Réponse à l’éditorial intitulé « Back to Bedside! »

Briefe / Mitteilungen
Édition
2018/22
DOI:
https://doi.org/10.4414/bms.2018.06794
Bull Med Suisses. 2018;99(22):708

Publié le 30.05.2018

Réponse à l’éditorial intitulé 
«Back to Bedside!»

Cher Confrère,
Votre éditorial témoigne de votre préoccupation marquée pour la formation postgraduée et nous relevons votre intérêt concernant les résultats de notre étude publiée en 2017 [1].
Votre interprétation des résultats de l’étude nous semble malheureusement incomplète ce qui peut conduire le lecteur à tirer des conclusions erronées qui ne permettent pas d’élaborer des propositions constructives d’amélioration de la formation postgraduée.
Cette étude n’avait pas pour objectif d’évaluer l’offre en formation postgraduée au sein de notre service.

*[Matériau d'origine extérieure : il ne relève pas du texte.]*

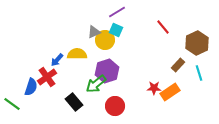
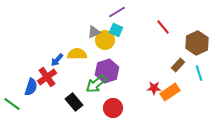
red circle: moved 2 px left, 2 px down
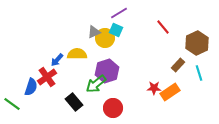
purple line: moved 2 px right, 1 px down
yellow circle: moved 2 px up
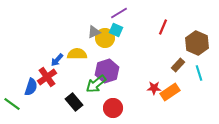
red line: rotated 63 degrees clockwise
brown hexagon: rotated 10 degrees counterclockwise
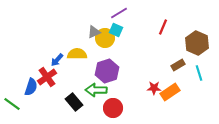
brown rectangle: rotated 16 degrees clockwise
green arrow: moved 6 px down; rotated 40 degrees clockwise
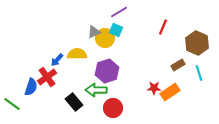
purple line: moved 1 px up
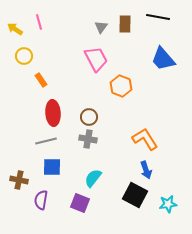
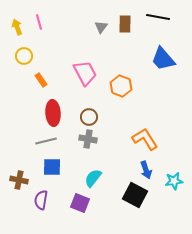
yellow arrow: moved 2 px right, 2 px up; rotated 35 degrees clockwise
pink trapezoid: moved 11 px left, 14 px down
cyan star: moved 6 px right, 23 px up
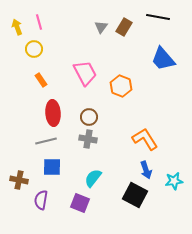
brown rectangle: moved 1 px left, 3 px down; rotated 30 degrees clockwise
yellow circle: moved 10 px right, 7 px up
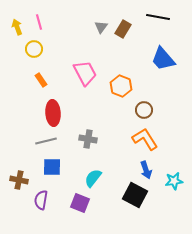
brown rectangle: moved 1 px left, 2 px down
brown circle: moved 55 px right, 7 px up
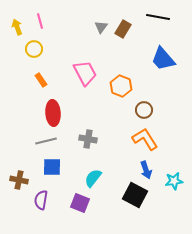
pink line: moved 1 px right, 1 px up
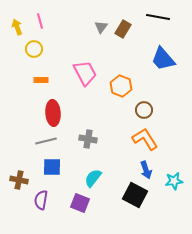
orange rectangle: rotated 56 degrees counterclockwise
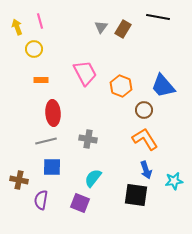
blue trapezoid: moved 27 px down
black square: moved 1 px right; rotated 20 degrees counterclockwise
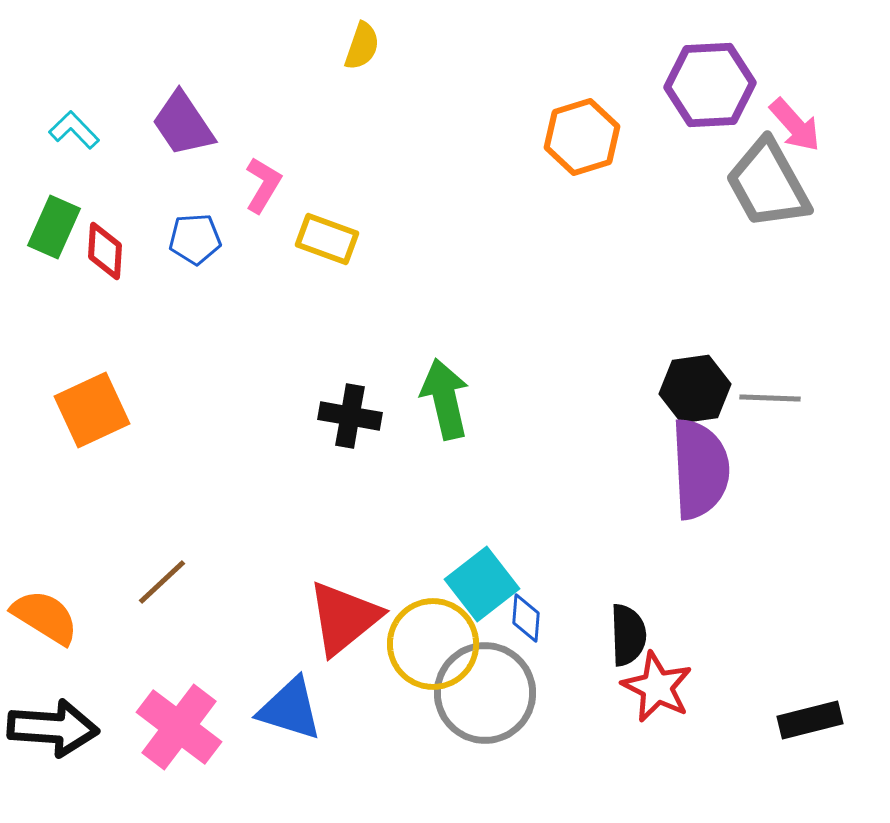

Le but de l’étude était de mesurer le temps consacré quotidiennement par les médecins assistant-e-s à des activités spécifiques sur une courte durée d’observation.
L’offre de formation décrite dans le concept de formation de notre service est strictement ­appliquée et dépasse les exigences ISFM. Nous avons instauré des après-midis de formation postgraduée portant sur des compétences cliniques, de communication ou sur des aspects de professionnalisme et de gestion de l’erreur. De telles journées de formation ont volon­tairement été exclues de l’observation dans notre étude, car elles n’étaient pas représen­tatives du quotidien de médecin assistant-e. Citons également la formation hebdomadaire par e-learning basée sur l’interprétation d’images cliniques, radiologiques ou tests fonc­tionnels [2] ou encore les nombreux ateliers spécifiques pour les médecins assistant-e-s plus seniors: ateliers de simulation pour les gestes invasifs ou d’ultrasonographie au lit du malade (POCUS). Cette liste ne comprend pas l’ensemble des formations dites «non structurées», qui sont données par un chef de clinique ou par les médecins cadres en l’absence du patient, les temps de transmission, les discussions dans les colloques multidisciplinaires, les interactions avec les consultants et les multiples procédures cliniques sous super­vision directe.
Ensuite, votre interprétation superficielle des résultats de notre article peut suggérer que le temps de contact direct avec les patients – soit 1,7 heure par jour – dans un secteur hospitalier est court. Toutefois, c’est méconnaître la littérature médicale qui montre que ce temps est similaire à celui des études publiées dans les années 60–70 [3, 4]. Notre étude présente donc la réalité dans la plupart des hôpitaux suisses. Les mêmes résultats ont été reproduits à l’hôpital de Baden avec une méthodologie similaire.
La vraie gageure de la formation postgraduée d’un-e médecin en 2018 est d’être capable d’intégrer tous les impératifs de professionnalisme, d’efficience et de gestion complexe des patients de plus en plus âgés admis dans nos hôpitaux. Les aspects interprofessionnels et interdisciplinaires sont prioritaires sans oublier les dimensions familiales, sociales, économiques, ainsi que la gestion des données biologiques, radiologiques, informatiques et bientôt génétiques à disposition.
Nous sommes tous convaincus de la valeur centrale de la clinique accomplie au lit du ­malade («bedside»). Cependant, force est de constater que le temps où le médecin s’assoyait auprès d’un malade pour poser un diag­nostic en se fondant sur la seule clinique est révolu. La médecine actuelle se base sur une approche intégrative incluant des données cliniques, biologiques, sociales et interdisciplinaires.
Pleinement conscients des défis que cette évolution constitue, nous nous efforçons d’y répondre, en adaptant cette nouvelle organisation du travail à l’augmentation des demandes de postes à temps partiel et aux 46 heures par semaine de travail dès 2019 dans le canton de Vaud. Faisant suite aux résultats de notre étude [1], le Département de Médecine du CHUV a entrepris des réformes profondes et si tous nos objectifs sont encore loin d’être atteints, nous aurions préféré lire un éditorial avec des propositions innovantes sur le défi que constitue l’organisation de la formation postgraduée du futur.
Nous espérons que l’ISFM saura donner des lignes directrices innovantes pour mieux former les médecins en intégrant la complexité des prises en charge modernes et les modi­fications profondes de notre société, où nos jeunes médecins sauront travailler avec efficience, professionnalisme et empathie avec des horaires permettant un épanouissement professionnel et personnel plus approprié que celui les générations précédentes.
En nous réjouissant de partager nos visions et nos engagements dans la formation pré- et postgraduée de nos médecins assistant-e-s lors d’une prochaine rencontre avec l’ISFM, nous vous prions de recevoir, cher Confrère, nos respectueuses salutations.